AVX Gym QA & Capability Evaluation
June 25, 2026 – Present
Performs quality assurance and capability-focused evaluation of AVX Gym environments, testing model interaction across web-based scenarios involving drag-and-drop, hover interactions, downloads, UI responsiveness, and feature usability. Investigates seeded web environments to identify bugs, UX issues, enhancement opportunities, and redesign recommendations, documenting findings in structured feedback sheets for targeted capability improvement. Analyzes capability-specific workflows such as multi-level hover menus, drag-and-drop actions, file download behaviors, interactive UI components, and hidden/revealed controls to improve model testing coverage. Provides detailed feedback with issue classification (Bug Fix, Enhancement, UI/UX Redesign) and documents capability gaps to strengthen evaluation frameworks and scenario robustness. Collaborates with structured QA pipelines by validating task completion, recording technical observations, and improving gym environments for more effective AI capability assessment.
Visual QA Annotation
June 25, 2026 – Present
Created and annotated datasets with images, prompts, answers, and explanations to train multimodal AI models combining computer vision and NLP. Focused on labeling complex visuals like tables, charts, and diagrams to improve model performance in visual question answering tasks. Used SuperAnnotate to ensure precise annotations supporting ML training for better image understanding.
General Static Preference Collection (Prompt Rating)
June 25, 2026 – Present
Evaluated LLM outputs by comparing AI responses based on honesty, clarity, helpfulness, and format. Provided structured feedback to fine-tune prompts and enhance GenAI response quality. Managed the evaluation workflow using AWS SageMaker for efficient data processing and analysis.
Cultural Fit Analysis
The candidate's project diversity, ranging from workflow automation and AI interaction training to synthetic session review and visual QA annotation, indicates adaptability and a broad interest within the AI domain. Their experience across multiple companies, including Keywords Studios, Zensar Technologies, and Han Digital Solutions, suggests an ability to integrate into different work environments. The focus on improving AI accuracy, contextual understanding, and task completion aligns well with a results-oriented culture. However, the experience is heavily focused on annotation and prompt engineering, which might require further development in core AI/ML engineering for a senior AI Engineer role.

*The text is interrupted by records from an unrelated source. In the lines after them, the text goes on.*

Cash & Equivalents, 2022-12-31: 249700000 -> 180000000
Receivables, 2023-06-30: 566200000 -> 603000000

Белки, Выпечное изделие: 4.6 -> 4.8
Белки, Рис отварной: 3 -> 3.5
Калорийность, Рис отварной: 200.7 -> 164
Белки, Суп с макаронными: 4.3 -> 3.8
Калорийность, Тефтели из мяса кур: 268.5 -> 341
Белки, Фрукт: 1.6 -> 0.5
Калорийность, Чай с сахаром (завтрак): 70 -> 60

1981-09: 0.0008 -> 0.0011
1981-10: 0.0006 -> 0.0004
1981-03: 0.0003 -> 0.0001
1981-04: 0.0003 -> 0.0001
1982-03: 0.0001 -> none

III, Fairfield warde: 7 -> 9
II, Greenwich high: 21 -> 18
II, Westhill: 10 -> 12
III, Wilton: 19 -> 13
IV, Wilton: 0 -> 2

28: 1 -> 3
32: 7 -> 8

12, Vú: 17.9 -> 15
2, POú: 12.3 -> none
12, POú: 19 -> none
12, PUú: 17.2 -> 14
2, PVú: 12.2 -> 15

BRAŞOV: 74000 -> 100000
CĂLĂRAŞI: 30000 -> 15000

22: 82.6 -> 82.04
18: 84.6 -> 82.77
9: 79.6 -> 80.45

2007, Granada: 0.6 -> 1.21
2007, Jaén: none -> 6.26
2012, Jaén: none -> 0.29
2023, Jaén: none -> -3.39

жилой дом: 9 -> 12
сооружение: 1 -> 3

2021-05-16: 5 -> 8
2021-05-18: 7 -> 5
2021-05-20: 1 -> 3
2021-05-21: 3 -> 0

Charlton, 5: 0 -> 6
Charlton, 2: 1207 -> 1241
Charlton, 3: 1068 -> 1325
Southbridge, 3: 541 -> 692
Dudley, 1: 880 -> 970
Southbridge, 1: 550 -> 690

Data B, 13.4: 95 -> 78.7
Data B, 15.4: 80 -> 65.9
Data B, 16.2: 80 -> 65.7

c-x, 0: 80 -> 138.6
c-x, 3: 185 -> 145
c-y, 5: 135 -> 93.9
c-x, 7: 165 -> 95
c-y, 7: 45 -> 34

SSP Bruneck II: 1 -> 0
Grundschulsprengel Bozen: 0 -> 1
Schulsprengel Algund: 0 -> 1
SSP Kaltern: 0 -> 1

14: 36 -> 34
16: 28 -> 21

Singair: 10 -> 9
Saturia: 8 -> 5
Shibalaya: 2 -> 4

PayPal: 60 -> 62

Soft Skills & Operational Fit
The candidate demonstrates strong operational fit through their experience in leading a small team, managing task execution, troubleshooting, and optimizing team performance. Their project descriptions highlight collaboration with cross-functional teams and a focus on quality control, indicating good teamwork and attention to detail. The continuous refinement of data pipelines and evaluation frameworks suggests a proactive and problem-solving mindset.